Task item
Every record is to be returned as written, with no omissions.

[[ Extracted information open ]]

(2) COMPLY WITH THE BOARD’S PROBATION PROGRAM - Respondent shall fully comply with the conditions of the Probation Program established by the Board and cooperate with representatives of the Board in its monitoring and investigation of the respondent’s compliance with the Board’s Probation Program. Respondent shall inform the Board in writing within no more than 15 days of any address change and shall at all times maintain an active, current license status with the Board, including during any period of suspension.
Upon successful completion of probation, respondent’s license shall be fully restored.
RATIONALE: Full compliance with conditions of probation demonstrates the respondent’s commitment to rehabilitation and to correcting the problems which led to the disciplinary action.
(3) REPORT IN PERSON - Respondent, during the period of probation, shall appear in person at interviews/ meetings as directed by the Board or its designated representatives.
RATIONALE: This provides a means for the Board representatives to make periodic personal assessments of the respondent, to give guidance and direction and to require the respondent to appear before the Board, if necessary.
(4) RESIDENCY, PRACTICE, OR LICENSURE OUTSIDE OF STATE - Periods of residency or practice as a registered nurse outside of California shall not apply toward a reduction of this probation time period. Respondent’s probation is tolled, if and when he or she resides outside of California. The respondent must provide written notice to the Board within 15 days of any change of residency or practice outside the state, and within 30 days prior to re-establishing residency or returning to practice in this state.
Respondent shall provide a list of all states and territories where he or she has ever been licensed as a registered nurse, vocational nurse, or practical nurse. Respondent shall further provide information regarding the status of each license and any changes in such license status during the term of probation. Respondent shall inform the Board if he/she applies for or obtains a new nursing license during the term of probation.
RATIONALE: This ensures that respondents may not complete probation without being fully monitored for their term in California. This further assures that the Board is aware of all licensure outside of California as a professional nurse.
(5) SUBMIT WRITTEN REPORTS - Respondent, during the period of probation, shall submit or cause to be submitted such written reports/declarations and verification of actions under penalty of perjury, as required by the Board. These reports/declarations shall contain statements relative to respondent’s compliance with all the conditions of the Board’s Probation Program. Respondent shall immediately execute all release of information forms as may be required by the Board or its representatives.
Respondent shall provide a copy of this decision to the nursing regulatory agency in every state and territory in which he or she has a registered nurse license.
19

[[ Extracted information closed ]]

Exercise answer
(2) COMPLY WITH THE BOARD’S PROBATION PROGRAM - Respondent shall fully comply with the conditions of the Probation Program established by the Board and cooperate with representatives of the Board in its monitoring and investigation of the respondent’s compliance with the Board’s Probation Program. Respondent shall inform the Board in writing within no more than 15 days of any address change and shall at all times maintain an active, current license status with the Board, including during any period of suspension.
Upon successful completion of probation, respondent’s license shall be fully restored.
RATIONALE: Full compliance with conditions of probation demonstrates the respondent’s commitment to rehabilitation and to correcting the problems which led to the disciplinary action.
(3) REPORT IN PERSON - Respondent, during the period of probation, shall appear in person at interviews/ meetings as directed by the Board or its designated representatives.
RATIONALE: This provides a means for the Board representatives to make periodic personal assessments of the respondent, to give guidance and direction and to require the respondent to appear before the Board, if necessary.
(4) RESIDENCY, PRACTICE, OR LICENSURE OUTSIDE OF STATE - Periods of residency or practice as a registered nurse outside of California shall not apply toward a reduction of this probation time period. Respondent’s probation is tolled, if and when he or she resides outside of California. The respondent must provide written notice to the Board within 15 days of any change of residency or practice outside the state, and within 30 days prior to re-establishing residency or returning to practice in this state.
Respondent shall provide a list of all states and territories where he or she has ever been licensed as a registered nurse, vocational nurse, or practical nurse. Respondent shall further provide information regarding the status of each license and any changes in such license status during the term of probation. Respondent shall inform the Board if he/she applies for or obtains a new nursing license during the term of probation.
RATIONALE: This ensures that respondents may not complete probation without being fully monitored for their term in California. This further assures that the Board is aware of all licensure outside of California as a professional nurse.
(5) SUBMIT WRITTEN REPORTS - Respondent, during the period of probation, shall submit or cause to be submitted such written reports/declarations and verification of actions under penalty of perjury, as required by the Board. These reports/declarations shall contain statements relative to respondent’s compliance with all the conditions of the Board’s Probation Program. Respondent shall immediately execute all release of information forms as may be required by the Board or its representatives.
Respondent shall provide a copy of this decision to the nursing regulatory agency in every state and territory in which he or she has a registered nurse license.
19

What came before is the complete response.